Daniel Calderón Lozano
Especial Noticias al Sur
Es posiblemente el partido de fútbol más famoso de la historia. En él se entremezclan emociones como en las mejores películas: ambición, emoción, venganza, traición y mucha, mucha calidad.
Hablamos por supuesto de los cuartos de final del Mundial de México 86. Es posiblemente el partido de fútbol más famoso de la historia. Argentina comandada por Diego Armando Maradona que por esos tiempos estaba intratable en la cancha, contra la Inglaterra de Robson en un inolvidable y épico duelo, que posteriormente a los 90 minutos quedo plasmado en las páginas de la historia del fútbol la famosa frase: “la mano de Dios”.
Es necesario recordar los antecedentes entre estas 2 selecciones, que según la historia es el segundo clásico más famoso en los mundiales.
Iniciando el 14 de mayo de 1953 con una genialidad del jugador Ernesto Grillo en el estadio Monumental, quien desde un saque de esquina convirtió lo que hoy en día llamamos un “Gol Olímpico”, los ingleses confusos y sorprendidos lo llamaron el gol “Imposible”.
Posteriormente un broncoso partido celebrado en 1966 favoreciendo 3-1 a los ingleses, hasta la expulsión de David Beckam por una agresión a Diego Simeóne mientras se encontraba en el suelo. Estos hechos han catalogado los duelos entre la albiceleste y los británicos como de máxima rivalidad.
Además, aún coleaba en la memoria colectiva de los argentinos la humillante derrota infringida por el Ejército de su majestad durante la Guerra de las Malvinas, ocurrida tan sólo 4 años antes.

…Y llegó el juego
Con este clima de tensión se inició un partido del que Diego Armando Maradona estaba destinado a ser su protagonista. Una primera parte muy tranquila, sin peligro para ambas porterías, las figuras aun no aparecían.
Al inicio de la segunda mitad el astro argentino aprovechó un despeje fallido de la defensa inglesa, su mirada fija en la pelota, parecía que llegaran en cámara lenta, mientras todo el estadio se levantaba, las personas en casa mantenían un silencio rotundo para cuando el “chiquito” con la 10 en la espalda despega sus pies del suelo al mismo tiempo que el guardameta inglés -10 centímetros más alto que él-, y sin que nadie lo notara, por pura inercia y malicia de jugador “canchero” logró propinar un puñetazo al balón que acabó entrando a portería y explotando la confusión en los jugadores ingleses que estallaban en airadísimas protestas. El árbitro dio por válido el tanto y así fue como el partido se puso 1-0 a favor de los albicelestes.
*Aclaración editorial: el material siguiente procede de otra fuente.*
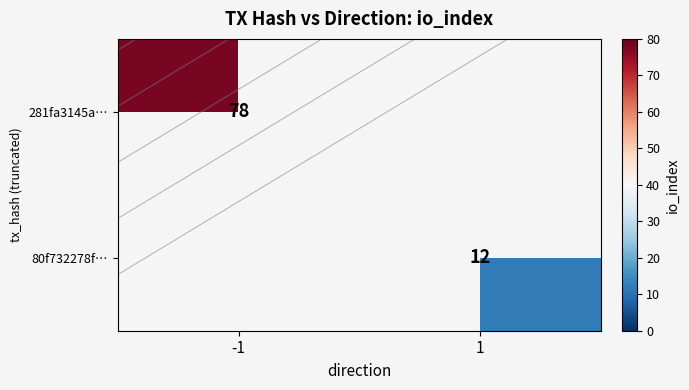

At which label does 80f732278f… reach its minimum?

-1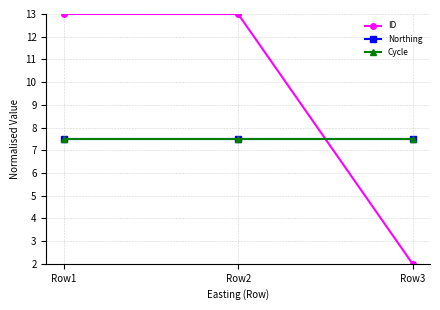

Is this an area chart (filled region under the line)?

No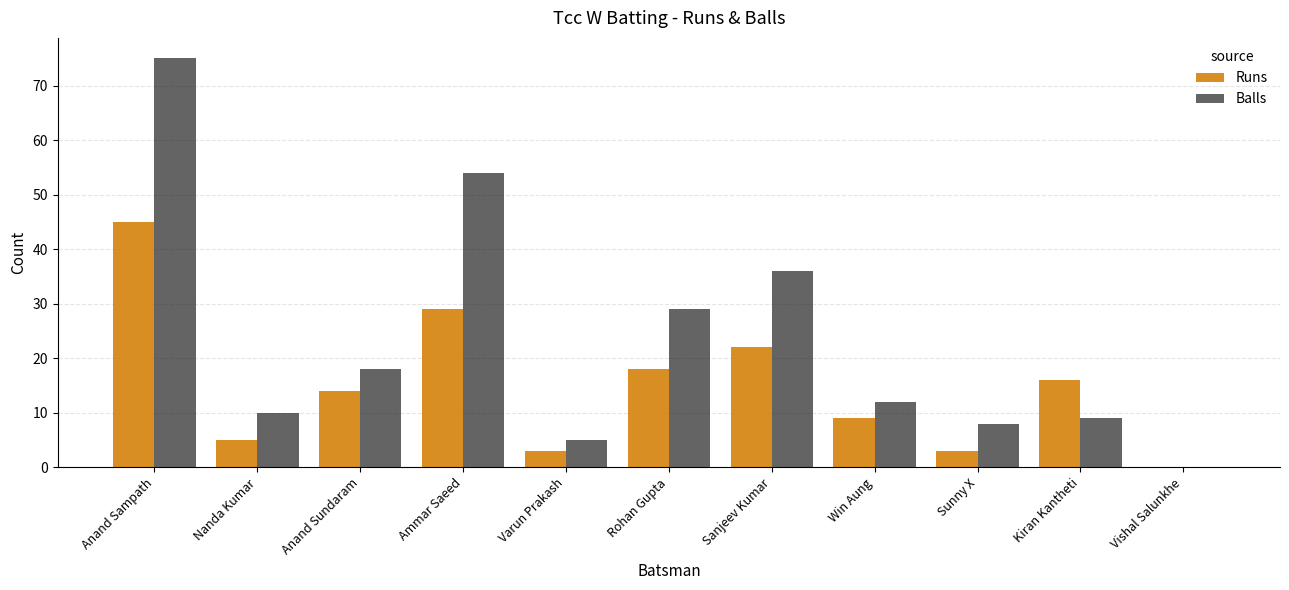

Which series has the largest total across all categories?

Balls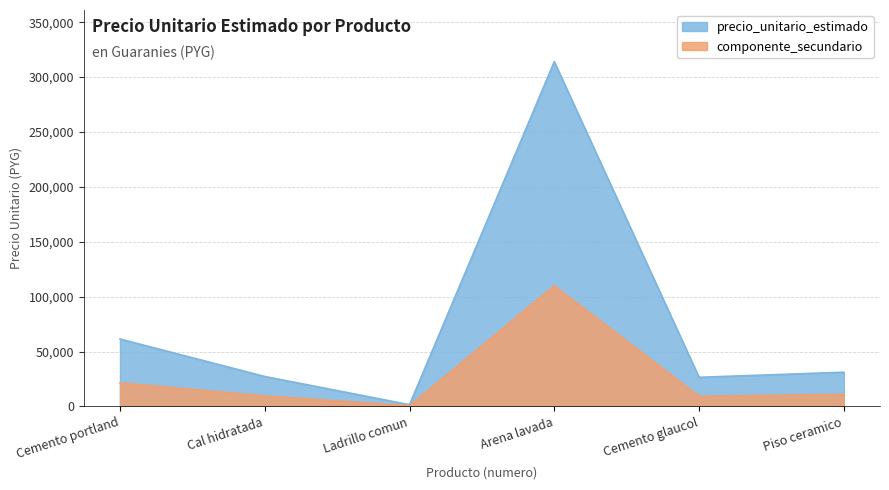

Reading left to right, list all the values displayed in this chart.

61399	27266	1574	314000	26512	31141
Posteriormente Maradona declararía con cierta sorna que el gol lo había metido «en parte con la cabeza, en parte con la mano de Dios».

El destino aún tenía reservado otro regalo para los aficionados. A pesar del desconcierto generado en la Selección Inglesa por el primer tanto, reaccionaron pronto y empezaron a acechar cada vez con más peligro. Pero no contaban con la magia de «El Pelusa».
Corrían 55 minutos de la segunda parte, Maradona casualmente recuperó la pelota e inició el camino hacia la portería más glorioso del fútbol, esquivando a uno, dos y tres, gambeta tras gambeta, una eterna carrera que detenía el corazón de los amantes del mejor fútbol que alguna vez se ha visto. Parecía entorno para todos los espectadores, después de dejar 5 jugadores atrás y tras el último suspiro, prácticamente corriendo con el corazón lanzó con su prodigiosa zurda un alargue para dejar el inglés Peter Shilton de más de 1.80m en el piso mirando el momento que el balón despega la malla del piso en el mítico Azteca de Ciudad de México, regando de gloria el césped.
Aquel día dio por sellado el gol que sería bautizado como “El gol del siglo”.